Task details: Repeat the data precisely as given.

Dataset extract:
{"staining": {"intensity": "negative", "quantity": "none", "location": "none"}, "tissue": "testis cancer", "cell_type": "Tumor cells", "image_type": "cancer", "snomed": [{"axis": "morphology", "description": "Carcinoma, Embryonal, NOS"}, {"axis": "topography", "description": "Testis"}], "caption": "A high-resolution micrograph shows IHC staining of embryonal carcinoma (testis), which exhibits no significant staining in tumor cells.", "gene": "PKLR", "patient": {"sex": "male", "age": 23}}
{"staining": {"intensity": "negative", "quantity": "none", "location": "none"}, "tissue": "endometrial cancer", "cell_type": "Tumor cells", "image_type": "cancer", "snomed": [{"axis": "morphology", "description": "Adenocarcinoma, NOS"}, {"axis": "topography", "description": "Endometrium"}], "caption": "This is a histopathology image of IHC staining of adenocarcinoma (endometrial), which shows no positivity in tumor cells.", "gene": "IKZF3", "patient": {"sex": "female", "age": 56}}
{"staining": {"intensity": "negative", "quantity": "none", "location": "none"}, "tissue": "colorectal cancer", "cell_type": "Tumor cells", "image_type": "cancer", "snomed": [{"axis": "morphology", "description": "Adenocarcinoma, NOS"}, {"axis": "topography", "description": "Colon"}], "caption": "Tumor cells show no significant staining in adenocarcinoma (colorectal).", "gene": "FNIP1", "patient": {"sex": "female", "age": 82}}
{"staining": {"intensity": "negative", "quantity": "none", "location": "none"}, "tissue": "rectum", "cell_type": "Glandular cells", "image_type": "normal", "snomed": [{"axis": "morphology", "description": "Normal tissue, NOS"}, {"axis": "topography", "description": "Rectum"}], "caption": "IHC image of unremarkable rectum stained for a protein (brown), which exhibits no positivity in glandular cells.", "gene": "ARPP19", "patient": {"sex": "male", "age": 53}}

Answer space:
{"staining": {"intensity": "negative", "quantity": "none", "location": "none"}, "tissue": "testis cancer", "cell_type": "Tumor cells", "image_type": "cancer", "snomed": [{"axis": "morphology", "description": "Carcinoma, Embryonal, NOS"}, {"axis": "topography", "description": "Testis"}], "caption": "A high-resolution micrograph shows IHC staining of embryonal carcinoma (testis), which exhibits no significant staining in tumor cells.", "gene": "PKLR", "patient": {"sex": "male", "age": 23}}
{"staining": {"intensity": "negative", "quantity": "none", "location": "none"}, "tissue": "endometrial cancer", "cell_type": "Tumor cells", "image_type": "cancer", "snomed": [{"axis": "morphology", "description": "Adenocarcinoma, NOS"}, {"axis": "topography", "description": "Endometrium"}], "caption": "This is a histopathology image of IHC staining of adenocarcinoma (endometrial), which shows no positivity in tumor cells.", "gene": "IKZF3", "patient": {"sex": "female", "age": 56}}
{"staining": {"intensity": "negative", "quantity": "none", "location": "none"}, "tissue": "colorectal cancer", "cell_type": "Tumor cells", "image_type": "cancer", "snomed": [{"axis": "morphology", "description": "Adenocarcinoma, NOS"}, {"axis": "topography", "description": "Colon"}], "caption": "Tumor cells show no significant staining in adenocarcinoma (colorectal).", "gene": "FNIP1", "patient": {"sex": "female", "age": 82}}
{"staining": {"intensity": "negative", "quantity": "none", "location": "none"}, "tissue": "rectum", "cell_type": "Glandular cells", "image_type": "normal", "snomed": [{"axis": "morphology", "description": "Normal tissue, NOS"}, {"axis": "topography", "description": "Rectum"}], "caption": "IHC image of unremarkable rectum stained for a protein (brown), which exhibits no positivity in glandular cells.", "gene": "ARPP19", "patient": {"sex": "male", "age": 53}}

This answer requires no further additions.